Ces 3 478 « Justes parmi les Nations », à ce jour reconnus et distingués par Yad Vashem, incarnent les valeurs de la France des Lumières, de celle des droits de l’homme. Ces forts de l’ombre, ces valeureux de l’ordinaire, ont désobéi avec héroïsme, ravivé les couleurs de la République. Souvenons-nous que trois quarts des Juifs de France ont échappé aux rafles, aux arrestations, à Gurs ou à Auschwitz…

 

Ainsi, parce qu’ils aimaient trop la liberté, Jeanne et Roger Voinot refusaient qu’elle soit ravie à Rachel Kokotech, 11 ans. Sans autres questions ou états d’âmes, ce couple de boulangers installé dans un petit village de l’Yonne, la recueillirent et l’éduquèrent durant trois ans comme leur propre fille.

 

Parce que pour lui, toutes les vies se valaient, Camille Mathieu, gendarme en poste au camp de Drancy, sauva deux familles, les aidant à s’échapper et les hébergeant chez sa mère à Lignières (Cher). En 1943, Camille Mathieu sera révoqué pour avoir fait transiter des lettres aux internés.

 

Parce que même si elles ne priaient pas le même Dieu que les enfants de la colonie d’Izieu, les sœurs de la Maison d’Annernasse (Haute-Savoie) firent preuve de charité et de fraternité, en protégeant 40 petites filles juives que Renée Pallares, scout de France, avait conduites jusqu’à elles.

 

C’est l’histoire de cette France-là qu’il nous faut transmettre en exemple aux plus jeunes. Celle des Thomas qui ont fait libérer les Rosenthal, des Gazel qui ont abrité les Herszaft, des Hebras qui ont caché les Blum dans leur cave, des Pavot qui ont procuré des faux papiers aux Boros…

 

Ce sont ces destins entremêlés qui ont participé de notre identité française faite de nuances et de diversité.
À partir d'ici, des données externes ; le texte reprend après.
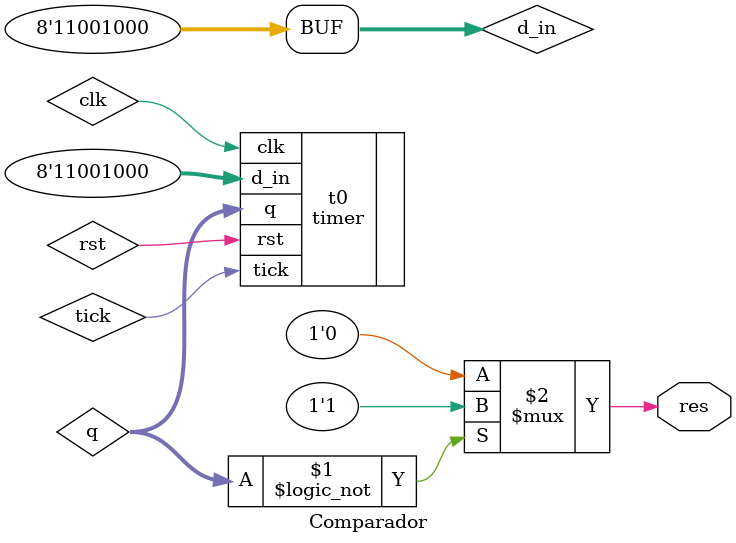
<source format=sv>
module Comparador (output logic res);

    reg clk, rst;
    reg [7:0] d_in=8'd200;
    wire tick;
    wire [7:0] q;
     
    timer t0(
        .clk(clk), 
        .rst(rst), 
        .d_in(d_in),
        .q(q),
        .tick(tick)
    );

	assign res= (q==0)? 1'b1:1'b0;



endmodule
</source>
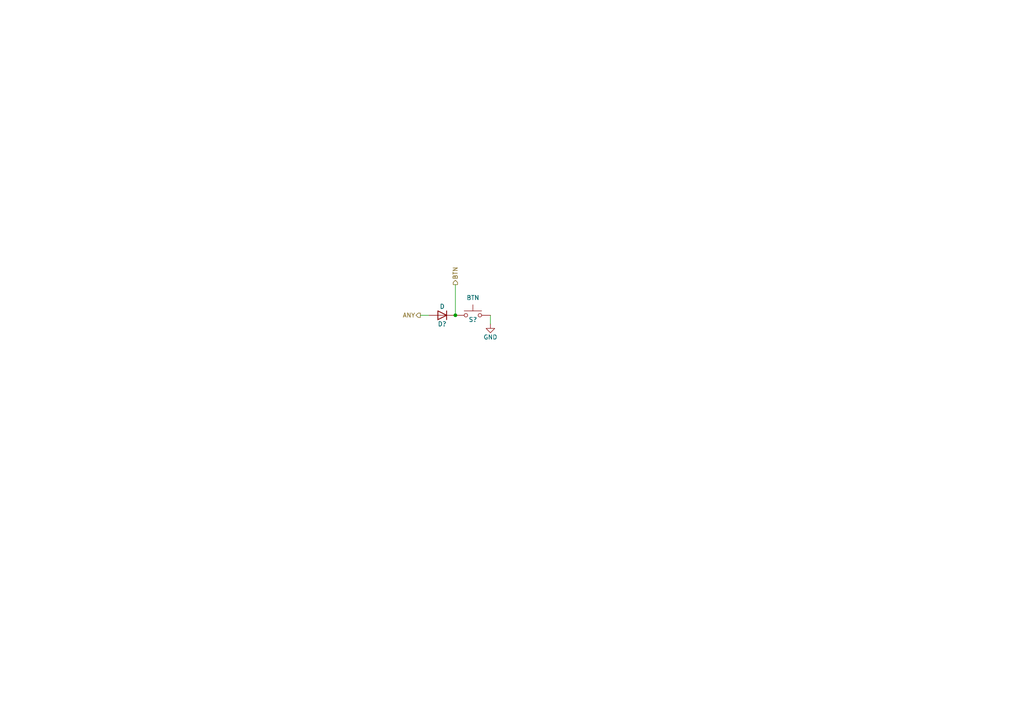
<source format=kicad_sch>
(kicad_sch (version 20211123) (generator eeschema)

  (uuid 3931cd65-59db-4650-bde2-1207e270a4d5)

  (paper "A4")

  

  (junction (at 132.08 91.44) (diameter 0) (color 0 0 0 0)
    (uuid a7482866-7494-422e-8eb4-48b8df17faf4)
  )

  (wire (pts (xy 121.92 91.44) (xy 124.46 91.44))
    (stroke (width 0) (type default) (color 0 0 0 0))
    (uuid 235f3784-d738-4503-92b3-b1e89324074a)
  )
  (wire (pts (xy 132.08 82.55) (xy 132.08 91.44))
    (stroke (width 0) (type default) (color 0 0 0 0))
    (uuid e5f6d0d3-e09a-43ae-b1bd-8f03272a9d05)
  )
  (wire (pts (xy 142.24 91.44) (xy 142.24 93.98))
    (stroke (width 0) (type default) (color 0 0 0 0))
    (uuid ff3c0ceb-2608-4a6c-a7a9-a4bb27778902)
  )

  (hierarchical_label "ANY" (shape output) (at 121.92 91.44 180)
    (effects (font (size 1.27 1.27)) (justify right))
    (uuid 6b890eb9-ae49-4fdf-b08e-0cd6832fd0f6)
  )
  (hierarchical_label "BTN" (shape output) (at 132.08 82.55 90)
    (effects (font (size 1.27 1.27)) (justify left))
    (uuid 9923da92-aa70-4ae4-97b9-e3f3c267ba3c)
  )

  (symbol (lib_id "Device:D") (at 128.27 91.44 180) (unit 1)
    (in_bom yes) (on_board yes)
    (uuid 39abff33-50ea-4971-a0a3-b359beb69394)
    (property "Reference" "D?" (id 0) (at 129.54 93.98 0)
      (effects (font (size 1.27 1.27)) (justify left))
    )
    (property "Value" "D" (id 1) (at 128.27 88.9 0))
    (property "Footprint" "" (id 2) (at 128.27 91.44 0)
      (effects (font (size 1.27 1.27)) hide)
    )
    (property "Datasheet" "~" (id 3) (at 128.27 91.44 0)
      (effects (font (size 1.27 1.27)) hide)
    )
    (pin "1" (uuid 823188e4-54df-4959-97b5-15ae4b2ff414))
    (pin "2" (uuid d660fe40-b46d-4aa6-b7ba-307cfac459d4))
  )

  (symbol (lib_id "power:GND") (at 142.24 93.98 0) (unit 1)
    (in_bom yes) (on_board yes)
    (uuid 8c3e7104-aa64-42e5-84e0-e6cc833b580c)
    (property "Reference" "#PWR?" (id 0) (at 142.24 100.33 0)
      (effects (font (size 1.27 1.27)) hide)
    )
    (property "Value" "GND" (id 1) (at 142.24 97.79 0))
    (property "Footprint" "" (id 2) (at 142.24 93.98 0)
      (effects (font (size 1.27 1.27)) hide)
    )
    (property "Datasheet" "" (id 3) (at 142.24 93.98 0)
      (effects (font (size 1.27 1.27)) hide)
    )
    (pin "1" (uuid 8708e839-9775-475c-8341-9205ff1e823c))
  )

  (symbol (lib_id "Switch:SW_Push") (at 137.16 91.44 0) (mirror y) (unit 1)
    (in_bom yes) (on_board yes)
    (uuid f3b812c2-a0fc-4a10-813c-b7868a9843a7)
    (property "Reference" "S?" (id 0) (at 137.16 92.71 0))
    (property "Value" "BTN" (id 1) (at 137.16 86.36 0))
    (property "Footprint" "" (id 2) (at 137.16 86.36 0)
      (effects (font (size 1.27 1.27)) hide)
    )
    (property "Datasheet" "~" (id 3) (at 137.16 86.36 0)
      (effects (font (size 1.27 1.27)) hide)
    )
    (pin "1" (uuid 6586567b-a1ea-4e1f-8197-d2f2fcd34f04))
    (pin "2" (uuid e1d0511a-fa0d-40fc-a011-edba2d7338d8))
  )
)

</source>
Nous nous interrogeons aujourd’hui sur l’ADN de notre Nation, mais les Justes avaient déjà répondu en prouvant que les différences pouvaient s’estomper pour laisser triompher l’humanité.

 

À la veille du 70ème anniversaire de la Rafle du Vel d’Hiv, au lendemain de la journée de commémoration de la Shoah, la flamme de cette France des Justes est toujours vivace. Elle témoigne de l’héritage de ces héros dont la mémoire s’élève comme un rempart face à de nouvelles atteintes à la dignité.

 

Note :

1) La Fondation France Israël a conduit, du 17 au 22 avril, en Israël, une délégation de vingt petits-enfants de Justes parmi les Nations, parmi lesquelles les descendants des familles citées dans cette tribune.